亭內,陳淵目光閃爍,打量了這年紀看似祖孫的奇怪二人組,修煉到這個地步,第一次有人給他的感覺是看不透,而且一來還是兩人。
他最后將目光落在酒糟鼻老頭上,眉頭一挑,“風采依舊?老人家之前見過陳某?”
酒糟鼻老頭沒有藏著掖著,“自然是見過的,一次在島上的柳家,一次.”
他說著說著,紅通通的大鼻子嗅了嗅,發出聲響,目光慢慢移向陳淵旁邊桌子上火爐溫著的酒壺上,脖子伸長,有些心不在焉地說出了后面半句,
“在五寶山。”
陳淵聽了這話,眉頭微動,又見這位的表情,目光落在旁邊的酒壺上,會心一笑,
“老人家看來是愛酒之人,請上來坐,還有這位姑娘。”
說著,他拿出兩個青玉小杯,提起火爐上的酒壺,細長的壺嘴嘩嘩流出沁人心脾的酒香,漂亮的酒花在杯中綻放,伴隨著溫熱的霧氣繚繞。
“那老夫就不客氣了。”酒糟鼻滿臉高興,直接上去,一屁股直接坐下,鼻子嗅了嗅,眼睛直勾勾地盯著陳淵倒酒的酒杯,坐在凳子上的屁股扭了扭,有些迫不及待。
“請!”陳淵將杯子推了過去,手中一縷淡淡金光,從杯腳不經意間渡進酒水中。
而對方卻毫不猶豫端起,一口飲盡。
陳淵盯著對方的反應。
卻見對方臉色通紅,閉上了眼,眼皮子欲張又未張,搖頭晃腦,“好酒,好酒啊,腹中如有一輪大日升起,與這天地風雪相得益彰。”
說完,對方睜開了眼,笑瞇瞇地看著陳淵,“將軍這溫酒的手藝絕啊。”
陳淵見對方對自己的試探看破不說破,面色不變,笑了笑。“陳某這里好久沒來客了。”
“生疏了。”
隨后側臉,對著旁邊的云天生吩咐一聲,“叫人上菜!”
云天生應了聲,走了出去,不一會兒,一個個腳步飄飄,清秀可人的侍女,手盯著木托盞,從兩邊魚貫而入,將一份份精致的菜肴、糕點、靈果,端了上來。
而這些侍女中,有不久前還被趕下山去的侍女小荷。
而桌前,原本沉默拘謹的銀發少女,見著香氣撲鼻的佳肴糕點,眼睛很快變得亮晶晶的。
“你們都下去!”陳淵開口。
“是,將軍。”侍女們躬身,踩著小碎步退走出了亭子。
“來者是客,二位請用!”
陳淵剛才試探被看穿,也便懶得費心機,靜觀其變。
叫寸心的銀發少女,看了旁邊的糟老頭,只見糟老頭絲毫沒有形象地直接伸手抓起一只烤乳豬,直接撕腿,啃肉,隨后另一只手抓起酒壺,給自己倒了杯酒,滋滋地喝了起來。
少女見狀,也不管了,埋頭吃飯。
一時一老一少,老的風卷殘云,手爪子都是油膩膩的,少的低頭,斯斯文文,但肚子像個無底洞,陳淵本來想開口問兩句,聽聽二人的來路,但見他們這般,就沒有開口,安靜地看著二人,時不時飲一杯酒。

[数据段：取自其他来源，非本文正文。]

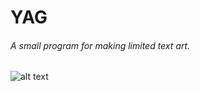 # YAG
###### *A small program for making limited text art.*

![alt text](https://i.imgur.com/QPYVlMU.gif)
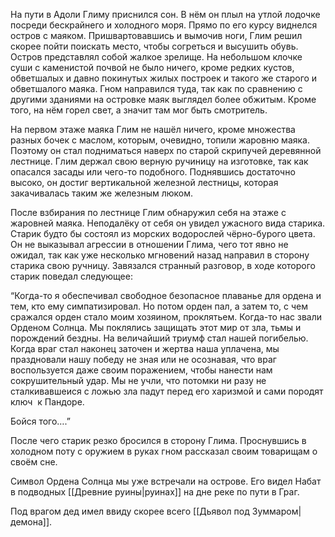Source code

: На пути в Адоли Глиму приснился сон. В нём он плыл на утлой лодочке посреди бескрайнего и холодного моря. Прямо по его курсу виднелся остров с маяком. Пришвартовавшись и вымочив ноги, Глим решил скорее пойти поискать место, чтобы согреться и высушить обувь. Остров представлял собой жалкое зрелище. На небольшом клочке суши с каменистой почвой не было ничего, кроме редких кустов, обветшалых и давно покинутых жилых построек и такого же старого и обветшалого маяка. Гном направился туда, так как по сравнению с другими зданиями на островке маяк выглядел более обжитым. Кроме того, на нём горел свет, а значит там мог быть смотритель.

На первом этаже маяка Глим не нашёл ничего, кроме множества разных бочек с маслом, которым, очевидно, топили жаровню маяка. Поэтому он стал подниматься наверх по старой скрипучей деревянной лестнице. Глим держал свою верную ручиницу на изготовке, так как опасался засады или чего-то подобного. Поднявшись достаточно высоко, он достиг вертикальной железной лестницы, которая закачивалась таким же железным люком. 

После взбирания по лестнице Глим обнаружил себя на этаже с жаровней маяка. Неподалёку от себя он увидел ужасного вида старика. Старик будто бы состоял из морских водорослей чёрно-бурого цвета. Он не выказывал агрессии в отношении Глима, чего тот явно не ожидал, так как уже несколько мгновений назад направил в сторону старика свою ручницу. Завязался странный разговор, в ходе которого старик поведал следующее:

“Когда-то я обеспечивал свободное безопасное плаванье для ордена и тем, кто ему симпатизировал. Но потом орден пал, а затем то, с чем сражался орден стало моим хозяином, проклятьем. Когда-то нас звали Орденом Солнца. Мы поклялись защищать этот мир от зла, тьмы и порождений бездны. На величайший триумф стал нашей погибелью. Когда враг стал наконец заточен и жертва наша уплачена, мы праздновали нашу победу не зная или не осознавая, что враг воспользуется даже своим поражением, чтобы нанести нам сокрушительный удар. Мы не учли, что потомки ни разу не сталкивавшеися с ложью зла падут перед его харизмой и сами породят ключ  к Пандоре.

Бойся того….”

После чего старик резко бросился в сторону Глима. Проснувшись в холодном поту с оружием в руках гном рассказал своим товарищам о своём сне.

Символ Ордена Солнца мы уже встречали на острове. Его видел Набат в подводных [[Древние руины|руинах]] на дне реке по пути в Граг.

Под врагом дед имел ввиду скорее всего [[Дьявол под Зуммаром|демона]].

半炷香后,酒糟鼻老頭停“手”,手指在嘴里嗦溜了兩下,隨后用酒水咕嚕嚕漱了一下口,吞了進去。
酒足飯飽,才瞇著眼睛笑起,抬頭看向陳淵,
“多謝將軍款待。”
“大人用珍饈美酒招待,老夫也自然要以禮相報,可否借一步說話?”
旁邊正在埋頭干飯的少女,聽了這話,手一頓,老頭子又要開始他的忽悠了吧,但又舍不得停下,這些菜肴都是用天材地寶烹飪而成,精氣充沛,而她身體需要的能量極大,好久沒有吃飽了,于是想了想,先不管了。

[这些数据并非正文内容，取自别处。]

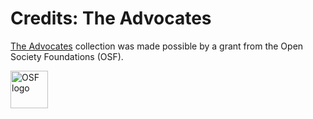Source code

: # Credits: The Advocates
  
[The Advocates](/collections/advocates-advocates/full-program-video) collection was made possible by a grant from the Open Society Foundations (OSF).

<a href="http://www.opensocietyfoundations.org"><img height="60" src="https://s3.amazonaws.com/openvault.wgbh.org/logos/OSF.jpg"
 alt="OSF logo" title="OSF">
  
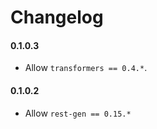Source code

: # Changelog

#### 0.1.0.3

* Allow `transformers == 0.4.*`.

#### 0.1.0.2

* Allow `rest-gen == 0.15.*`
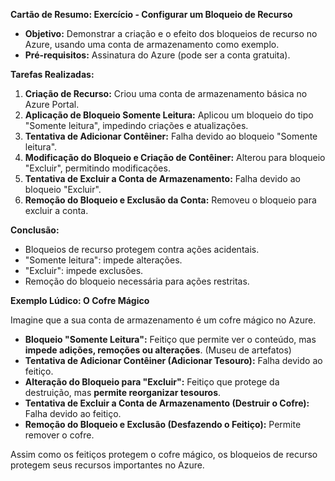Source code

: **Cartão de Resumo: Exercício - Configurar um Bloqueio de Recurso**

* **Objetivo:** Demonstrar a criação e o efeito dos bloqueios de recurso no Azure, usando uma conta de armazenamento como exemplo.
* **Pré-requisitos:** Assinatura do Azure (pode ser a conta gratuita).

**Tarefas Realizadas:**

1.  **Criação de Recurso:** Criou uma conta de armazenamento básica no Azure Portal.
2.  **Aplicação de Bloqueio Somente Leitura:** Aplicou um bloqueio do tipo "Somente leitura", impedindo criações e atualizações.
3.  **Tentativa de Adicionar Contêiner:** Falha devido ao bloqueio "Somente leitura".
4.  **Modificação do Bloqueio e Criação de Contêiner:** Alterou para bloqueio "Excluir", permitindo modificações.
5.  **Tentativa de Excluir a Conta de Armazenamento:** Falha devido ao bloqueio "Excluir".
6.  **Remoção do Bloqueio e Exclusão da Conta:** Removeu o bloqueio para excluir a conta.

**Conclusão:**

* Bloqueios de recurso protegem contra ações acidentais.
* "Somente leitura": impede alterações.
* "Excluir": impede exclusões.
* Remoção do bloqueio necessária para ações restritas.

**Exemplo Lúdico: O Cofre Mágico**

Imagine que a sua conta de armazenamento é um cofre mágico no Azure.

* **Bloqueio "Somente Leitura":** Feitiço que permite ver o conteúdo, mas **impede adições, remoções ou alterações**. (Museu de artefatos)
* **Tentativa de Adicionar Contêiner (Adicionar Tesouro):** Falha devido ao feitiço.
* **Alteração do Bloqueio para "Excluir":** Feitiço que protege da destruição, mas **permite reorganizar tesouros**.
* **Tentativa de Excluir a Conta de Armazenamento (Destruir o Cofre):** Falha devido ao feitiço.
* **Remoção do Bloqueio e Exclusão (Desfazendo o Feitiço):** Permite remover o cofre.

Assim como os feitiços protegem o cofre mágico, os bloqueios de recurso protegem seus recursos importantes no Azure.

陳淵見終于要見正題,眉眼微張,隨后看了還在吃的少女一眼,招了招手,對著旁邊立著的云天生耳語了一句,就起身。
“請!”
他腳下一晃,走出亭外,沒有動用真氣,任憑雪花落在衣服、眉頭,臉上,絲絲涼意沁入皮膚,腳下也傳來“咯吱咯吱”的踩雪聲。
很快,那酒糟鼻老頭跟了上來。
兩人在雪地里走了數十步,直到老頭開口才停了下來。
“陳將軍倒是好定力,現在也不急著問老夫貿然前來所為何事“
陳淵本來背著手,這時抬手從空中捏起一片雪花,眉眼微微一瞥,語氣淡然,“老人家修為不凡,突然前來我第九山,說要獻寶物,怕是另有其事?”
“只是我與老人家沒打過交道,順其自然為好!”
酒糟鼻神秘一笑,兩撮立如羊角的頭發在風中不倒,“老夫獻寶為真,另有其事也是真的。”
“就看將軍敢不敢接了?”
陳淵側過身,眼中有淡金色閃過,
“哦?”
“陳某倒是好奇老人家說的寶物是什么了?”
只見,酒糟鼻側身往后方亭子少女的方向瞟了一眼,跟陳淵示意。
“就是她!”
這把想過很多種可能的陳淵給弄得神色一怔。
送少女給自己?
錦官城倒是有不少人有這想法,巴不得把自己的閨女送到他身邊服侍。
可這兩人明顯不同尋常,絕非這么簡單。
老頭見陳淵如此,突然意味深長道:“將軍身上可是有一株氣運靈根?”
這話一出,陳淵眼中寒光一閃,周圍的風雪瞬間凝固了起來。
卻見老頭不緊不慢,“陳將軍先聽我說完,當時五寶山上,你與那頭人魔廝殺,動用了氣運靈根的力量,而老頭子我正好有些手段,能感應得到。”
“于是才有了這次的登門拜訪!”
老頭這話說完,周圍的風雪又重新落了下來,陳淵語氣中聽不出息怒,“那老人家這意思,是想打陳某手中氣運靈根的主意?”
只見酒糟鼻老頭沒有直面回答,而是意味深長道:
“陳將軍可聽說過龍巢?”
“聽聞過,傳聞是真龍的巢穴,也是一種氣運靈根,玄妙非常,傳言尋常妖物得其一根枝木,便可蛻變成龍!”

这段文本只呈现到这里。